Selain Ibu Nunun yang terkena demensia, Syaukani, mantan Bupati Kukar, jatuh sakit dan dirawat berkepanjangan tidak lama setelah menjadi tersangka. Beberapa tersangka korupsi di Makassar bertumbangan. Bahkan payudara Malinda Dee pun mendadak meradang di dalam kurungan!
Kebetulan atau kesengajaan?
Saya tidak mau main tebak-tebakan, tapi hanya ada 2 kemungkinan jawaban:
1) Dengan penuh prasangka baik, memang demikian keadaannya. Mereka sakit. Boleh toh? Orang bebas saja bisa sakit, apalagi yang menjadi terpidana. Konon kabarnya stres dan depresi bisa menjadi pemicu sakit.
2) Pasti sebagian besar dari Anda juga berpikir: itu semua hanya upaya tipu-tipu! Bahwa sakitnya para terpidana itu adalah upaya untuk melarikan diri dari jerat hukum. Boleh toh? Namanya juga usaha.
Hanya saja, saya - mau tidak mau - adalah seorang dokter. Setiap saya membaca komentar pembaca tentang Dr Andreas, dokter pribadi Ibu Nunun, harga diri profesi saya terusik juga. Apa benar rekan sejawat saya memberikan diagnosis palsu demi membebaskan seseorang dari jerat hukum? Apalagi di luar itu ada selentingan kalau di penjara sudah lumrah kalau surat sakit dari dokter jadi surat sakti untuk 'berlibur' di rumah sakit. Saya harap tidak demikian. Bukan saja itu tidak etis, itu juga perbuatan melawan hukum.
Tapi Anda, saya dan kita semua tidak tahu pasti siapa yang berkata jujur. Kecuali, kecuali jika kita bisa benar-benar yakin bahwa profesional medis benar-benar independen dalam menentukan diagnosisnya. Dengan semangat membara memberantas kejahatan, terutama korupsi, dan menegakkan keadilan, saya jadi berpikir kalau dokter pun harus punya 'KPK'-nya sendiri, sekelompok dokter yang ditunjuk dan dapat dipastikan integritasnya dalam memeriksa, sekaligus menjaga, kesehatan para terpidana. Semoga Ikatan Dokter Indonesia sedang memikirkan yang saya pikirkan.
Primum non nocere, jangan keluarkan surat sakit bagi terpidana jika itu akan menyakiti lebih banyak orang. Profesi kedokteran tidak seharusnya menjadi emergency exit para pelaku kejahatan.

| TUGAS ANDA |
Menurut petikan teks, siapa nama dokter pribadi Ibu Nunun? Gunakan hanya petikan teks di atas sebagai sumber jawaban.

| DATA YANG DIBERIKAN |
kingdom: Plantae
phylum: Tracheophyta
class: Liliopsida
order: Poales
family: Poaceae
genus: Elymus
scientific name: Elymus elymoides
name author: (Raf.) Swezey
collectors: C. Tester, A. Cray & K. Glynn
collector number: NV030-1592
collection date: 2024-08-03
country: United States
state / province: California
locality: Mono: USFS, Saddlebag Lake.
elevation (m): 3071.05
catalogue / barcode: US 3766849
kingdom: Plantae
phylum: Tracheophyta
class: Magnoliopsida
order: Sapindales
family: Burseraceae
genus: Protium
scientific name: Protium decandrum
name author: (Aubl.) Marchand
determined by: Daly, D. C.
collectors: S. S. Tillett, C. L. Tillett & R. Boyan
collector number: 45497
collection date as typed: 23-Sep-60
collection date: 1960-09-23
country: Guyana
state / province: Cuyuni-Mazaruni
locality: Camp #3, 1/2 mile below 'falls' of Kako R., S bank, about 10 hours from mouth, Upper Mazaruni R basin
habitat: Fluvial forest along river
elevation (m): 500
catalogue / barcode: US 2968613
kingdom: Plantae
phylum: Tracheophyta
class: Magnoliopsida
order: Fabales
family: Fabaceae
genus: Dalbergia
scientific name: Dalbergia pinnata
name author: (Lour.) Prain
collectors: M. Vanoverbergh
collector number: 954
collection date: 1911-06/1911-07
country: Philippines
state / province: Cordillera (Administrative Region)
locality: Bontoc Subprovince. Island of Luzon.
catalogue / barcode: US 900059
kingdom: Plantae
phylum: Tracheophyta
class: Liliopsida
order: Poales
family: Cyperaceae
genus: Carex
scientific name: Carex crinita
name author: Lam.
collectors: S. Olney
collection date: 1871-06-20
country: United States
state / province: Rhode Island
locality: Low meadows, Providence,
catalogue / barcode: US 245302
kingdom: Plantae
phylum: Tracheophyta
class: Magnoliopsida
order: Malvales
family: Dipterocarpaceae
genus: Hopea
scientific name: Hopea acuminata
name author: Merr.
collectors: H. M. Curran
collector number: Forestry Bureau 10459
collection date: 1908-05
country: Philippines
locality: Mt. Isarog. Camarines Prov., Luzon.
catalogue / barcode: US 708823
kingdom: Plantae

| JAWABAN SOAL |
Dr Andreas.